"Jean Lecanuet, un homme neuf"

Affiche électorale de Jean Lecanuet

Élection présidentielle, 1er tour, 5 décembre 1965.

Archives électorales du CEVIPOF, EL 33, pièce 67, tous droits réservés.

 

 

 
Cette affiche, issue des archives électorales du Centre de recherches politiques de Sciences Po (CEVIPOF), fait partie d’un ensemble de matériel électoral de Jean Lecanuet, candidat à la première élection présidentielle de la Ve République au suffrage universel direct. Charles de Gaulle a en effet été élu président de la République en 1958 par un collège de grands électeurs. Le premier tour a lieu le 5 décembre 1965.
 
Ces documents sont disponibles en ligne (https://archive.org/details/archiveselectoralesducevipof) parmi 40.000 pièces (professions de foi, bulletins de vote, tracts et objets) sur la présidentielle et les législatives de la Ve République, numérisées dans le cadre du projet Archelec, en partenariat entre le CEVIPOF et la bibliothèque de Sciences Po et financé par la Bibliothèque scientifique numérique puis par Collex-Persée.
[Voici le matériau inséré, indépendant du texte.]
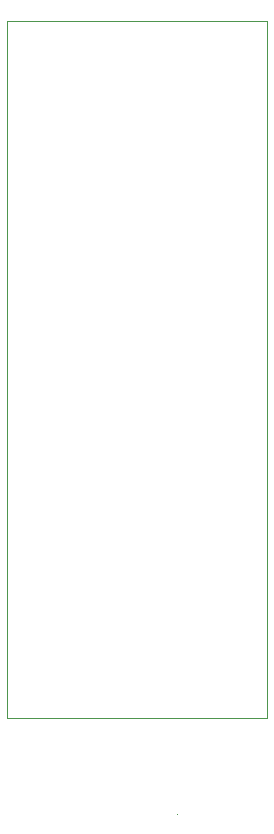
<source format=gbr>
%TF.GenerationSoftware,KiCad,Pcbnew,7.0.1*%
%TF.CreationDate,2023-07-20T10:28:40-07:00*%
%TF.ProjectId,tn_vdp_v9958_socket,746e5f76-6470-45f7-9639-3935385f736f,rev?*%
%TF.SameCoordinates,Original*%
%TF.FileFunction,Profile,NP*%
%FSLAX46Y46*%
G04 Gerber Fmt 4.6, Leading zero omitted, Abs format (unit mm)*
G04 Created by KiCad (PCBNEW 7.0.1) date 2023-07-20 10:28:40*
%MOMM*%
%LPD*%
G01*
G04 APERTURE LIST*
%TA.AperFunction,Profile*%
%ADD10C,0.100000*%
%TD*%
G04 APERTURE END LIST*
D10*
X173355000Y-111125000D02*
X173355000Y-111125000D01*
X159000000Y-44000000D02*
X181000000Y-44000000D01*
X181000000Y-103000000D02*
X159000000Y-103000000D01*
X181000000Y-44000000D02*
X181000000Y-103000000D01*
X159000000Y-103000000D02*
X159000000Y-44000000D01*
M02*

</source>
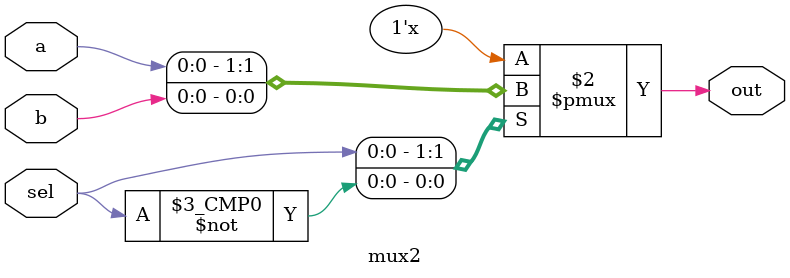
<source format=v>

module mux2(out, a, b, sel);
output out;
input a, b, sel;
reg out;

/* changes on a, b, and sel trigger the 
always block to execute */
always @(a or b or sel)
begin
	/* check the value of the sel input. 
	If sel is true, set out to a, otherwise
	set out to b. */
	case (sel)
		1'b1: out = a;
		1'b0: out = b;
		default: out = 'bx;
	endcase
end

endmodule

</source>
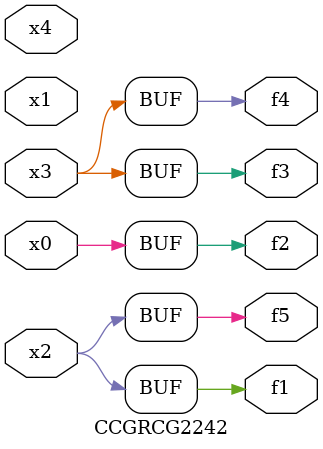
<source format=v>
module CCGRCG2242(
	input x0, x1, x2, x3, x4,
	output f1, f2, f3, f4, f5
);
	assign f1 = x2;
	assign f2 = x0;
	assign f3 = x3;
	assign f4 = x3;
	assign f5 = x2;
endmodule

</source>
Vingt documents concernent Lecanuet, dont quatorze à propos de la présidentielle de 1965.
 
S’il est aujourd’hui relativement tombé dans l’oubli, Jean Lecanuet est alors un homme jeune de 45 ans, de centre droit, qui se présente sous la bannière du Mouvement républicain populaire (MRP) qu’il préside depuis 1963, et comme un candidat moderne. Charismatique, il utilise la télévision et les sondages d’opinion durant sa campagne. Il est en lice le 5 décembre 1965 avec les deux candidats qui seront présents au second tour, le 12 décembre 1965, le général de Gaulle alors au pouvoir et François Mitterrand (Conventions des institutions républicaines) qui incarne l’opposition de gauche, mais aussi Marcel Barbu (divers gauche), Pierre Marcilhacy (Parti libéral européen) et Jean-Louis Tixier-Vignancour (Comités Tixier-Vignancour). Lecanuet annonce sa candidature assez tardivement, le 19 octobre 1965, soit le dernier avant le général de Gaulle, largement favori.
 
L’affiche se présente sous la forme d’une longue banderole de 116 cm sur 38 cm. Le prénom et le nom du candidat apparaissent en majuscules sur toute la longueur de la bande, en grands caractères, utilisant une police linéale très sobre, et en jaune – alors que l’orange est privilégié pour une autre affiche et un tract. Cette indication est encadrée, au-dessus et en-dessous, par deux mentions, l’une courte, « demain », au-dessus, et l’autre, plus longue : « un homme neuf… une France en marche » sous son identité. Ces expressions sont en blanc, dans une police scripte, penchée vers la droite, vers le futur car l’écriture en caractères latins se trace de gauche à droite. Les choix typographiques indiquent la volonté que l’affiche soit facile à lire dans l’espace public. Il n’y a ni photographie, ni indication de parti. Tout repose sur le nom du candidat. Le contenu est sobre et percutant et insiste sur l’avenir : « demain » et la nouveauté avec l’adjectif « neuf ». Ses opposants lui rétorquent qu’il n’est pas un homme neuf puisqu’il est sénateur de la Seine-Maritime, président du MRP et ancien membre de cabinets MRP, mais il est peu connu du grand public et en joue.
 
La « France en marche » peut être rapprochée du choix d’Emmanuel Macron, encore plus jeune, pour le nom de son mouvement, En Marche !, qui reprend ses initiales, fondé le 6 avril 2016 dans l’optique de la présidentielle de 2017 et qui devient La République en marche (LREM) le 8 mai 2017, au lendemain de son élection. Jean Lecanuet, qui a connu une forte progression dans les sondages, passant de 5 % d’intentions de vote à 20 % de fin octobre à début décembre (IFOP), n’est pas élu ni même présent au second tour, mais il a obtenu 15,6 % des voix contre 44,6 % pour de Gaulle et 31,7 % pour Mitterrand. Le chef de l’Etat est donc mis en ballottage, même s’il gagne l’élection avec 55,2 % des suffrages exprimés.
 

Odile Gaultier-Voituriez

Docteur en histoire, enseignante à Sciences Po

Responsable de la coordination archivistique et documentaire du CEVIPOF et du CHSP, Sciences Po.